How do I show $x^2+1$ is reducible or irreducible in $\mathbb{Z}_7$?

Question

How do I show $x^2 + 1$ is reducible or irreducible in $\mathbb{Z}_7$? Is there a standardized procedure to check ?

Thanks

Answer 1

Since $a^6\equiv 1\pmod 7$ for any $a$ not divisible by $7$, then if $-1$ is a square modulo $7$ then $(-1)^3\equiv 1\pmod 7$. We can see it is not.

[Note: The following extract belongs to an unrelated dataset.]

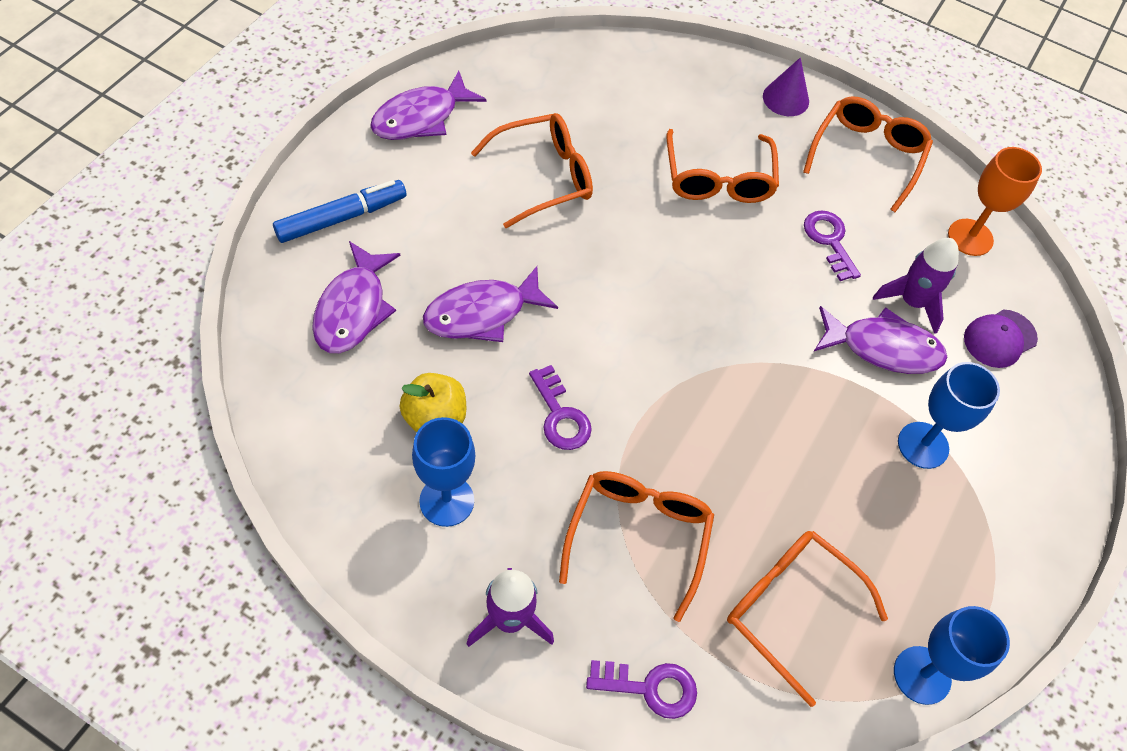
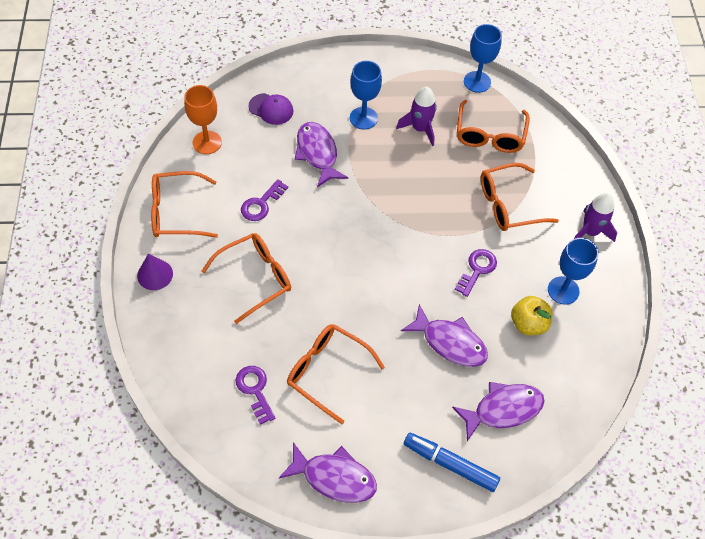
camera: 120 degrees left, 0 degrees up
purple key [586,660,697,719] -> purple key moved to [236,366,275,425]
purple rocket [873,238,959,334] -> purple rocket moved to [396,87,437,146]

More generally, the answer is to use various forms of quadratic reciprocity to determine if $x^2+n$ is irreducible modulo $p$.

Answer 2

Alternatively, as mentioned in comments, the first way I would think:

We will look at $x^2+1$ over $\Bbb F_7$. It is irreducible if it has no roots in the field $\Bbb F_7$. Now we can see that a root will have $x^2=-1\equiv 6\pmod 7$

$1^2=1$, $2^2=4$, $3^2\equiv 2\pmod 7$, $4^2\equiv 2\pmod 7$, $5^2 \equiv 4 \pmod 7$, $6^2\equiv 1\pmod 7$, $7^2 \equiv 0 \pmod 7$. Hence $x^2$ cannot equal $6\pmod 7$, and no root is present in $\Bbb F_7$.